_How to complete this task_
What lines below hold the string "that"? Copy them all.

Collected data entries
*-*-*

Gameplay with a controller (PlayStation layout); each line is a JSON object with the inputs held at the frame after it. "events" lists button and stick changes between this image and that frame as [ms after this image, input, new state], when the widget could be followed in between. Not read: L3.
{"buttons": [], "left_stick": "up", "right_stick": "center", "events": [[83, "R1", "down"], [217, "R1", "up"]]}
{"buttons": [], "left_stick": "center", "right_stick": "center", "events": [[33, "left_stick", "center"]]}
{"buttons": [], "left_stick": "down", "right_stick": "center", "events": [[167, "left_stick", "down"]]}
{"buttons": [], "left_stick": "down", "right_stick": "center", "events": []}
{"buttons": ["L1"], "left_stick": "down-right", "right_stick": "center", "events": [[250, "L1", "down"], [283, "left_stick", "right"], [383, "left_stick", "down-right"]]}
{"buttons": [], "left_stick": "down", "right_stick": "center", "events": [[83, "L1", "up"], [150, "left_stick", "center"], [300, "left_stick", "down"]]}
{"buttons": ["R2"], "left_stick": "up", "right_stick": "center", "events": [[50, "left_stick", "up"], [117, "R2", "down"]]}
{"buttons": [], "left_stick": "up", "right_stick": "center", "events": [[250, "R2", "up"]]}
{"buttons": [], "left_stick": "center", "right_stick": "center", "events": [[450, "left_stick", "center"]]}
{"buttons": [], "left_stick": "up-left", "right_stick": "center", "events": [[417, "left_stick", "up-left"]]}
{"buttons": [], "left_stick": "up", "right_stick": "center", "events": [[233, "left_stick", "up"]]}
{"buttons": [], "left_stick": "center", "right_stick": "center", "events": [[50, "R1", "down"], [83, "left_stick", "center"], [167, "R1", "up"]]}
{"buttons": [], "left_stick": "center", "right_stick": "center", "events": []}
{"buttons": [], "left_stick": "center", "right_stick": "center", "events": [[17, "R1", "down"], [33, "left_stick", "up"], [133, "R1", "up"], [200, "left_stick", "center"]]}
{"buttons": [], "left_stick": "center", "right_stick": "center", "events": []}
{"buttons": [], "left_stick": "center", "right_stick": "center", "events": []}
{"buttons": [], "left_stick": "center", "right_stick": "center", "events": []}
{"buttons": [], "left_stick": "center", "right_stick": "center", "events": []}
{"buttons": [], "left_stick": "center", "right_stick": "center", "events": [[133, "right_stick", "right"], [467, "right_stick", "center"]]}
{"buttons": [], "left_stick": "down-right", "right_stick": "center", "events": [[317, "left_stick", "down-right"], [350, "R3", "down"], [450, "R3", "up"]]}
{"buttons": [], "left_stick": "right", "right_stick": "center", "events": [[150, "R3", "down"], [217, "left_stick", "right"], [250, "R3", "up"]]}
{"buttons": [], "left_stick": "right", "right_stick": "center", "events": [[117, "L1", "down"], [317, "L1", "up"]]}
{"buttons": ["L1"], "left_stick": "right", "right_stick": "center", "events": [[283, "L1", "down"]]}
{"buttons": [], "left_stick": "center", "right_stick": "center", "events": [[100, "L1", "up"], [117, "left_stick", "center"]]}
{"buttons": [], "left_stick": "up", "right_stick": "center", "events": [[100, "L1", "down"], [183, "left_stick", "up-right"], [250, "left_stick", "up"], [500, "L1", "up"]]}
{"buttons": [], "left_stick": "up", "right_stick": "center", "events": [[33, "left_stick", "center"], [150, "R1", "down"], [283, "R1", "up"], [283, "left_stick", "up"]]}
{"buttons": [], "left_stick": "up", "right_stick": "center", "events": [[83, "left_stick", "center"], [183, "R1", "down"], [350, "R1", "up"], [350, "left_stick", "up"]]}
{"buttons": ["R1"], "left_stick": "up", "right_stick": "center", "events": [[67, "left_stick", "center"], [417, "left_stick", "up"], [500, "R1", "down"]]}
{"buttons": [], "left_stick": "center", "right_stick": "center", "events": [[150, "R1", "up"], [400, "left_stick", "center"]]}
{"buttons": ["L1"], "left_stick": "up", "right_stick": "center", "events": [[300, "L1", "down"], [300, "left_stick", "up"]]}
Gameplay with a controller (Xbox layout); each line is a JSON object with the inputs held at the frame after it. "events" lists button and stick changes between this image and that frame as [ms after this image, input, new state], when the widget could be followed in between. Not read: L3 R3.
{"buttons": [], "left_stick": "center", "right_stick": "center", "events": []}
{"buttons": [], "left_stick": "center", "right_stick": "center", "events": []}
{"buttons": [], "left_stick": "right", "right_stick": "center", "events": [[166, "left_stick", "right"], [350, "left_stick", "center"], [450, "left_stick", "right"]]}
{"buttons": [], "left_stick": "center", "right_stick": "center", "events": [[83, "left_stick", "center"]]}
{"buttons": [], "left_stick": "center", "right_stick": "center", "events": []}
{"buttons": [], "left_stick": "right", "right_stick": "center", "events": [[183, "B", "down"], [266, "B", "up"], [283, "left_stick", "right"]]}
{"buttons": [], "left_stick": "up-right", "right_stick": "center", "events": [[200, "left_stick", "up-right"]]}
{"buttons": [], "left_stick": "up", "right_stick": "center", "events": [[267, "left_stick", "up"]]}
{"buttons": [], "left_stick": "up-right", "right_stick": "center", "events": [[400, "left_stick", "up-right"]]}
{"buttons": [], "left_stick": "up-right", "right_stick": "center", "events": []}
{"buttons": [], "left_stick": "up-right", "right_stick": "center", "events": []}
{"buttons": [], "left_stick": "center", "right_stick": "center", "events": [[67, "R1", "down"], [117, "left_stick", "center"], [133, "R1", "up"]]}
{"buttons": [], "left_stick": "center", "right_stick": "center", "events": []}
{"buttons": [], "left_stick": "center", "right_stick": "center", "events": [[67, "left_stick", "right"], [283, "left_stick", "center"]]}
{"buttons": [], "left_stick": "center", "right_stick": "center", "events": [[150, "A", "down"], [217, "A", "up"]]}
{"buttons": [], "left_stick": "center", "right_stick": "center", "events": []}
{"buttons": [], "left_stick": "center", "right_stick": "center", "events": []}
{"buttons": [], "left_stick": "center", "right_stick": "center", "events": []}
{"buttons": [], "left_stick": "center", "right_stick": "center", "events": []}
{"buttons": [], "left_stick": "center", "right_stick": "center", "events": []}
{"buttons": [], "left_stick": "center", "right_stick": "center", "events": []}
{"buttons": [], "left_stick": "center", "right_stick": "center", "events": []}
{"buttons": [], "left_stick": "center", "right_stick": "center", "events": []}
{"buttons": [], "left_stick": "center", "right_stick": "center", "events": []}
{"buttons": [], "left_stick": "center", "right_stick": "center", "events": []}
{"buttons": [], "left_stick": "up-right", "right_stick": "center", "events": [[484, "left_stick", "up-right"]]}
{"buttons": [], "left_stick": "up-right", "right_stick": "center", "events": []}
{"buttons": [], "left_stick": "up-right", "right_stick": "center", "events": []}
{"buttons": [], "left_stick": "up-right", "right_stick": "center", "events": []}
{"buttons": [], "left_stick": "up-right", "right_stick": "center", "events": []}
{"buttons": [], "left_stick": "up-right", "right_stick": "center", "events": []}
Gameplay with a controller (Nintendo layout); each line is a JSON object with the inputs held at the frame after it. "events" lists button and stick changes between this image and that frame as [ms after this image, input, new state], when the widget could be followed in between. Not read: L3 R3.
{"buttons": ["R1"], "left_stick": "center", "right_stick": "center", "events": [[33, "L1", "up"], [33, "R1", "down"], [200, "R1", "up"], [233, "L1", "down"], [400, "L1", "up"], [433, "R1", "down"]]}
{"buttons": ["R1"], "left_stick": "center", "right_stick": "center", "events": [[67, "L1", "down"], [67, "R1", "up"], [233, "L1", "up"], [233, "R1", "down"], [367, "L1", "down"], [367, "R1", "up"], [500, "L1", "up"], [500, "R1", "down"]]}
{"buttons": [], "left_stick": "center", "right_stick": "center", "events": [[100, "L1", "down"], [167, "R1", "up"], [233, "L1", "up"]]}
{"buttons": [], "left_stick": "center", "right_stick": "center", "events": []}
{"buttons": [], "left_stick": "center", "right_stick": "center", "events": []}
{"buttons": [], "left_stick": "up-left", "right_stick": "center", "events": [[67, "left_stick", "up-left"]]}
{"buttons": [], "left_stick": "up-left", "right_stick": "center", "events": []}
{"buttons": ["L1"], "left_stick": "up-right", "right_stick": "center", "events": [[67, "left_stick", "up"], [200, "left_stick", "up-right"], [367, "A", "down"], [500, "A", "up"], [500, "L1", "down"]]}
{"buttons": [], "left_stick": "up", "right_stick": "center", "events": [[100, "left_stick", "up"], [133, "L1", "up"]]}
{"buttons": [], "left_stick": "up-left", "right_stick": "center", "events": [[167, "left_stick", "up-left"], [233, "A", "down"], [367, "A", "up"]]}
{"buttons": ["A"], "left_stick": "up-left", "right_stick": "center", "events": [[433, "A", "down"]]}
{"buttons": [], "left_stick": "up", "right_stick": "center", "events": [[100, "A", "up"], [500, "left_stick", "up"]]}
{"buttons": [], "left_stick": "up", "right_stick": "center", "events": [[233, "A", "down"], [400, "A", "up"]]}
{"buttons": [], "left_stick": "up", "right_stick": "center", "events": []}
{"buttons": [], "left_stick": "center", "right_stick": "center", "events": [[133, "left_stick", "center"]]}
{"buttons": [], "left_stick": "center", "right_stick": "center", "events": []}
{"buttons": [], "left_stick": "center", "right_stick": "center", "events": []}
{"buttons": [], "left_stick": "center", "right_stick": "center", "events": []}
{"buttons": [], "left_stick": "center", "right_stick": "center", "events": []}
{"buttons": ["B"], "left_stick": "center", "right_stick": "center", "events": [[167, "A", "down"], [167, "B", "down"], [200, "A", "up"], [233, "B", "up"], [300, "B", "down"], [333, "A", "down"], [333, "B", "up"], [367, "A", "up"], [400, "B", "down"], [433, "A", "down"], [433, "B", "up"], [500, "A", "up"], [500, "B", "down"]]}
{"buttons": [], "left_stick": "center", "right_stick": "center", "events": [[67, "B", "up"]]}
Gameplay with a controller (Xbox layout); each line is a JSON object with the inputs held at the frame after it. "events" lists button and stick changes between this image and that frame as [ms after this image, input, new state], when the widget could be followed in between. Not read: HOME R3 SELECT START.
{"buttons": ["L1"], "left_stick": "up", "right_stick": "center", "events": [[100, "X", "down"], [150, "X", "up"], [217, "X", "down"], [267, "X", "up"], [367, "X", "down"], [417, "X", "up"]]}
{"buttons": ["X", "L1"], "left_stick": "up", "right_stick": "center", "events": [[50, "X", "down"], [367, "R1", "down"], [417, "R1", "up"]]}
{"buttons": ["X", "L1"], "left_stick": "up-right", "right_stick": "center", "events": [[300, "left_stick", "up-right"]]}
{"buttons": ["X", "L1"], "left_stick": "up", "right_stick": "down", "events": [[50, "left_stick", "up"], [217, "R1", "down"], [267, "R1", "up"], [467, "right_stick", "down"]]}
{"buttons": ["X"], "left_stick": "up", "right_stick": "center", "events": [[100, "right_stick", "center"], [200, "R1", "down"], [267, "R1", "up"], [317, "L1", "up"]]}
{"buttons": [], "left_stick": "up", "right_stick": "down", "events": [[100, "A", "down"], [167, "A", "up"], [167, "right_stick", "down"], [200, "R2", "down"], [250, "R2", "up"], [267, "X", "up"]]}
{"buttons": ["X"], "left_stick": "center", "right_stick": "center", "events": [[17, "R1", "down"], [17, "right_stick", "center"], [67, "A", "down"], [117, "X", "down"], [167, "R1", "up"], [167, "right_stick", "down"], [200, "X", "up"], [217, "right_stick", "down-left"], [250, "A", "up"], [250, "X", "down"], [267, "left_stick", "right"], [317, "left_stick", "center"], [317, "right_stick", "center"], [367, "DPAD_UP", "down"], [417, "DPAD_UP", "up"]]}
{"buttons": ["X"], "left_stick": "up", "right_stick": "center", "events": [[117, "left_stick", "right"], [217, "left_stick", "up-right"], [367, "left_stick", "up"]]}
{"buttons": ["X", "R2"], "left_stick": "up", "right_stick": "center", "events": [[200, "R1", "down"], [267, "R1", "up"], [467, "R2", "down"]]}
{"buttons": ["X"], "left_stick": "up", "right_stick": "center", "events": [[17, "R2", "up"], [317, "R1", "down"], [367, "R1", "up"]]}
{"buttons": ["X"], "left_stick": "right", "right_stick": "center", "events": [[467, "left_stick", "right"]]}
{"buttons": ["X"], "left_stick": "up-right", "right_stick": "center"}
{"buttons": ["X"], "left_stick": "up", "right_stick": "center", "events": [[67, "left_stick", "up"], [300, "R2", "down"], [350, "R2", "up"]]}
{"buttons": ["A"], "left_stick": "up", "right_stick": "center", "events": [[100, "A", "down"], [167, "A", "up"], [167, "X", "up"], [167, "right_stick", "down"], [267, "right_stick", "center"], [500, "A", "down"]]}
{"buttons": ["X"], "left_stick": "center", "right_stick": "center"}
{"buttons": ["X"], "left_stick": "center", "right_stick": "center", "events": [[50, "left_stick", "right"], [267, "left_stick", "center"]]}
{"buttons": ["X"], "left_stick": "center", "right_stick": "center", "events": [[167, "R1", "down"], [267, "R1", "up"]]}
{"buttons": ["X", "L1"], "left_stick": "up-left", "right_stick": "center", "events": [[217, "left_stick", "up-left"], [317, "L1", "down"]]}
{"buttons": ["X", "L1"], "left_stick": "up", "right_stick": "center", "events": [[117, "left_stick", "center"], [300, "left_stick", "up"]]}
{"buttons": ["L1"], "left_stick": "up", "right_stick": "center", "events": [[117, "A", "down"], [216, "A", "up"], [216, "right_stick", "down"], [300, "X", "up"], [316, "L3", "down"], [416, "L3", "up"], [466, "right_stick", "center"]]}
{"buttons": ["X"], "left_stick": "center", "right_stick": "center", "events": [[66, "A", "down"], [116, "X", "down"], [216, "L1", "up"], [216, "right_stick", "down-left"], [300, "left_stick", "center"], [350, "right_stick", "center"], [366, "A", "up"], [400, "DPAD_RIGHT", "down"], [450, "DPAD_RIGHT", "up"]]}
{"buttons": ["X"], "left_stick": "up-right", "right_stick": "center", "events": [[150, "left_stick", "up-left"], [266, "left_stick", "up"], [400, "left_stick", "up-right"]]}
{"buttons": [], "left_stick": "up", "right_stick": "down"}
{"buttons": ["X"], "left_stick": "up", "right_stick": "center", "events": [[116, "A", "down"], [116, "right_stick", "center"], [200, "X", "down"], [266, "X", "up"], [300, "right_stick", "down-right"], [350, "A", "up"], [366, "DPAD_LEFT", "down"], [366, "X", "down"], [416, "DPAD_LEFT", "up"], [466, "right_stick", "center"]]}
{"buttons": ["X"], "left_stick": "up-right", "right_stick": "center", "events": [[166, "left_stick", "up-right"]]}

*-*-*

_Solution to the exercise_
Gameplay with a controller (PlayStation layout); each line is a JSON object with the inputs held at the frame after it. "events" lists button and stick changes between this image and that frame as [ms after this image, input, new state], when the widget could be followed in between. Not read: L3.
Gameplay with a controller (Xbox layout); each line is a JSON object with the inputs held at the frame after it. "events" lists button and stick changes between this image and that frame as [ms after this image, input, new state], when the widget could be followed in between. Not read: L3 R3.
Gameplay with a controller (Nintendo layout); each line is a JSON object with the inputs held at the frame after it. "events" lists button and stick changes between this image and that frame as [ms after this image, input, new state], when the widget could be followed in between. Not read: L3 R3.
Gameplay with a controller (Xbox layout); each line is a JSON object with the inputs held at the frame after it. "events" lists button and stick changes between this image and that frame as [ms after this image, input, new state], when the widget could be followed in between. Not read: HOME R3 SELECT START.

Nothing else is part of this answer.